I would possibly slow it down a bit, spread the floor, force your knees out, and sit back into it a little more.

But thats just the PLer in my speaking. =)

How long have you been squatting?


Also, there should be no "relaxing" at the bottom of your squat, you stay as tight as you can the whole way through... build that tension!


I've been low bar squatting for about two weeks. Total time under the bar is a few months.

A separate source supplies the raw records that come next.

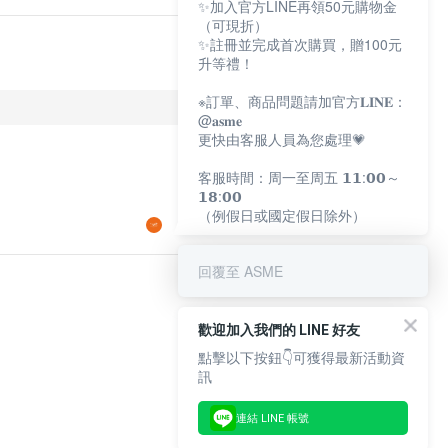
✨加入官方LINE再領50元購物金
（可現折）
✨註冊並完成首次購買，贈100元
升等禮！
※訂單、商品問題請加官方𝐋𝐈𝐍𝐄：
@𝐚𝐬𝐦𝐞
更快由客服人員為您處理💗
客服時間：周一至周五 𝟭𝟭:𝟬𝟬～
𝟭𝟴:𝟬𝟬
（例假日或國定假日除外）
回覆至 ASME
歡迎加入我們的 LINE 好友
點擊以下按鈕👇可獲得最新活動資
訊
連結 LINE 帳號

Right now my list of things to really focus on looks like this:
1) Knees
Consciously think about spreading the floor and pushing my knees out throughout the entire motion instead of once I start out of the hole

2) Overall Tightness
I think there is too much relaxation overall. It isn't just one thing, I am, in general, just not tight enough. There is relaxation of my hammies to hit depth, which is why there is a very small forward knee slide if you look closely. On some of the reps, my hips clearly rise faster than everything else. There is also some relaxation in the low back from what I can see. With all of those tightness problems, I think it is just a general issue to address rather than specific things.

3) Flexibility
I need to increase my flexibility so I can hit depth without having to think about it. I think this will prevent me from letting things go a little loose at the bottom because I won't be worried about those last few inches of depth.